Studiengebühren und Lebenshaltungskosten:
Hinsichtlich der Lebenshaltungskostensind sich Italien und Deutschland ziemlich ähnlich,
jedenfalls was Norditalien angeht - in Süditalien dagegen sind die
Lebenshaltungskosten niedriger. Auch was die Studiengebühren (zumindest an staatlichen Universitäten) angeht, sind die Kosten in Italien nicht deutlich teurer. Mit rund 700 bis 800 € pro Jahr müssen Studenten in Italien rechnen, Extra-Ausgaben für Bücher und andere Lehrmittel sind darin
natürlich nicht mit eingerechnet. An Privatuniversitäten liegen die Studiengebühren deutlich höher.
Wer nur für ein Auslandssemester oder –jahr nach Italien geht, kann eine Finanzierung beantragen. Der
Deutsche Akademische Austauschdienst (DAAD) stellt
dazu Möglichkeiten zur Verfügung, ebenso wie das Auslands-Bafög. Wer über
ERASMUS nach Italien geht, erhält seine finanziellen Zuschüsse über das ERASMUS-Programm. Falls keine dieser Finanzierungsmöglichkeiten klappt, ist auch ein
Studienkredit mit einem niedrigen Zinssatz möglich. Dieser muss im Gegensatz zu einer Förderung durch ERASMUS oder den DAAD aber zurückgezahlt werden.
Wohnungsuche in den Universitätsstädten:
Eine Wohnung zu mieten
ist nicht ganz einfach, schon in Deutschland. In Italien ist es noch ein Stück
schwerer, denn der italienische Wohnungsmarkt ist ganz anders als der deutsche.
Ungefähr 80% aller Wohnungen in Italien (mit regionalen
Unterschieden) sind Eigentumswohnungen und das bedeutet, dass die Zahl mietbaren
Wohnungen niedriger ist als in Deutschland. Vor allem in den
Universitätsstädten
kann das dazu führen, dass die Mietpreise auf dem freien Markt gelegentlich Wucherdimensionen annehmen. Auch
Studentenwohnheime sind seltener als in Deutschland. Mit viel
Geld kann man natürlich alles bekommen, was man will, aber für einen normalen
Geldbeutel erfordert die Wohnungssuche in Italien mehr Geduld,
Ausdauer und Nervenbelastbarkeit.
Auf
Internetseiten wie www.immobiliare.it,
www.mioaffitto.it oder
www.casa.it
können Wohnungen in ganz Italien gesucht und gefunden werden. Gelegentlich erhalten Studenten bei der Wohnungssuche auch
Hilfe von den Universitäten, die Tipps zu Studentenwohnheimen geben können.
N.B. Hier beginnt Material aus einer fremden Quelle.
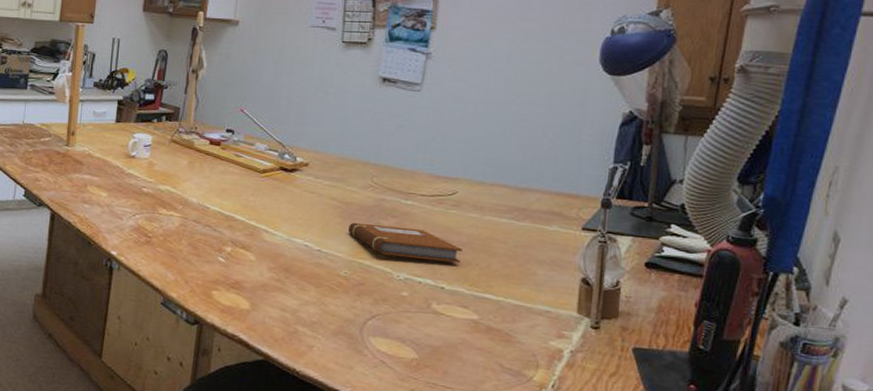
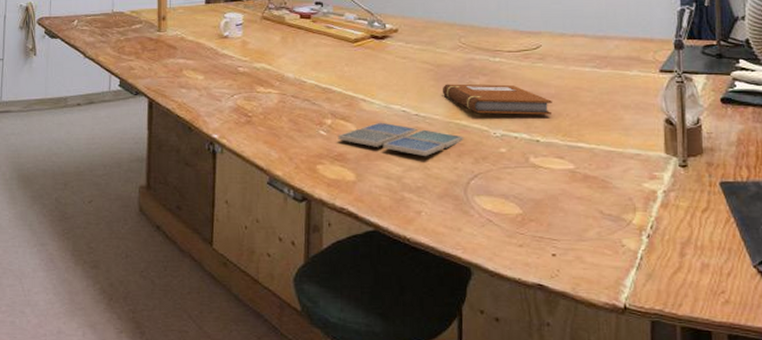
drink coaster: none [236,254,366,293] -> present [338,122,464,157]

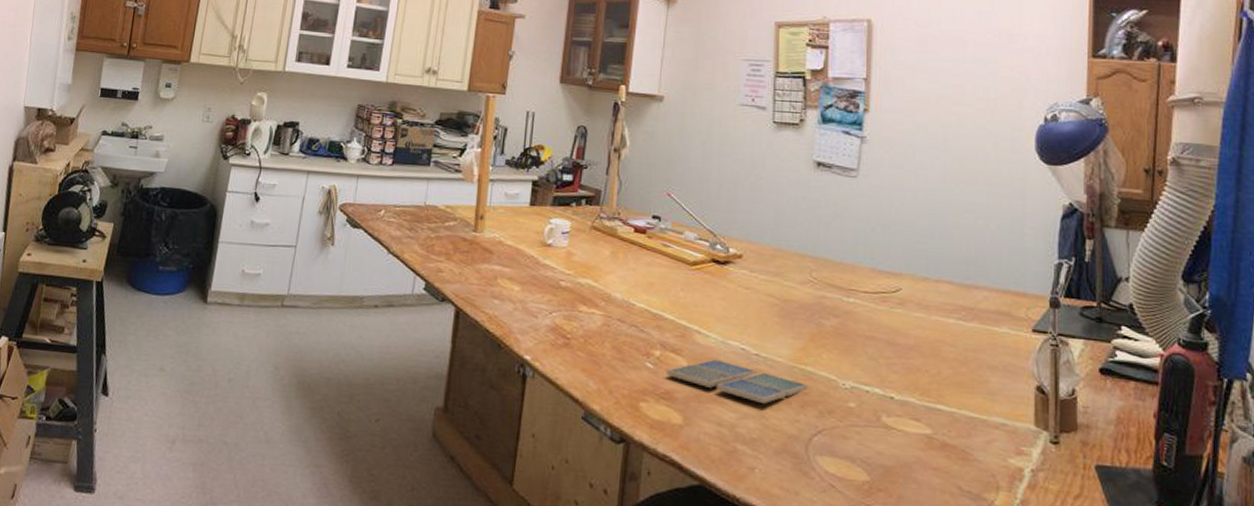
notebook: present [442,84,552,115] -> none [787,322,910,369]

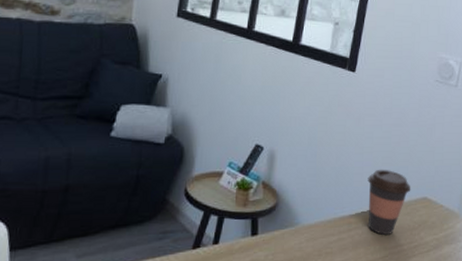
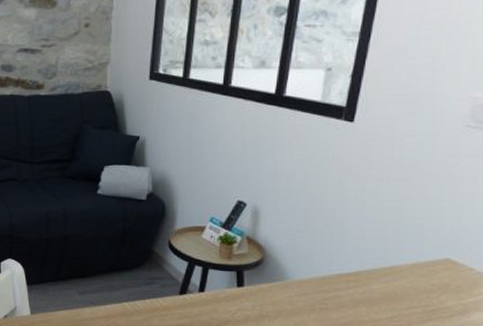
coffee cup: present [368,169,411,235] -> none [370,226,429,296]

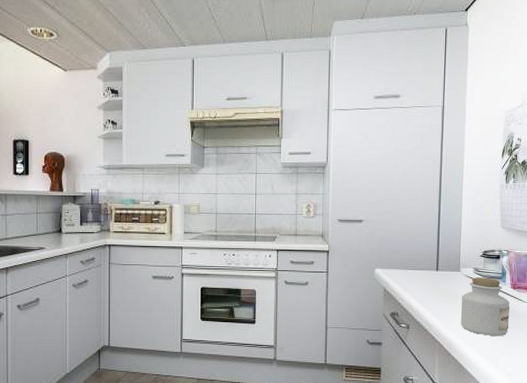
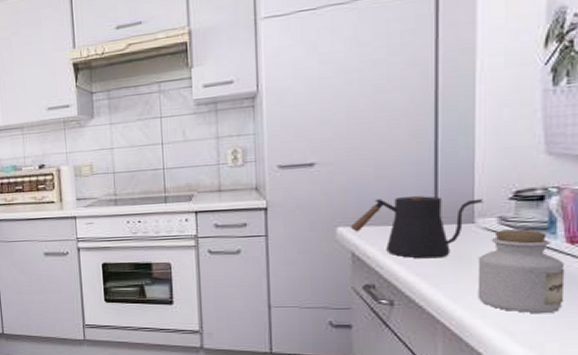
kettle: none [384,249,466,295] -> present [351,195,484,259]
Am besten ist es, sich vor Ort
zu informieren und vielleicht in eine WG mit anderen Studenten zu ziehen.
Dazu sollte man allerdings am besten schon vor Studienbeginn anreisen, die ersten
Tage
in einem Hostel verbringen und dann direkt vor Ort suchen. Über
Tageszeitungen oder Aushänge in der Universität können Wohnungen,
Wohngemeinschaften und Mitbewohner gefunden werden.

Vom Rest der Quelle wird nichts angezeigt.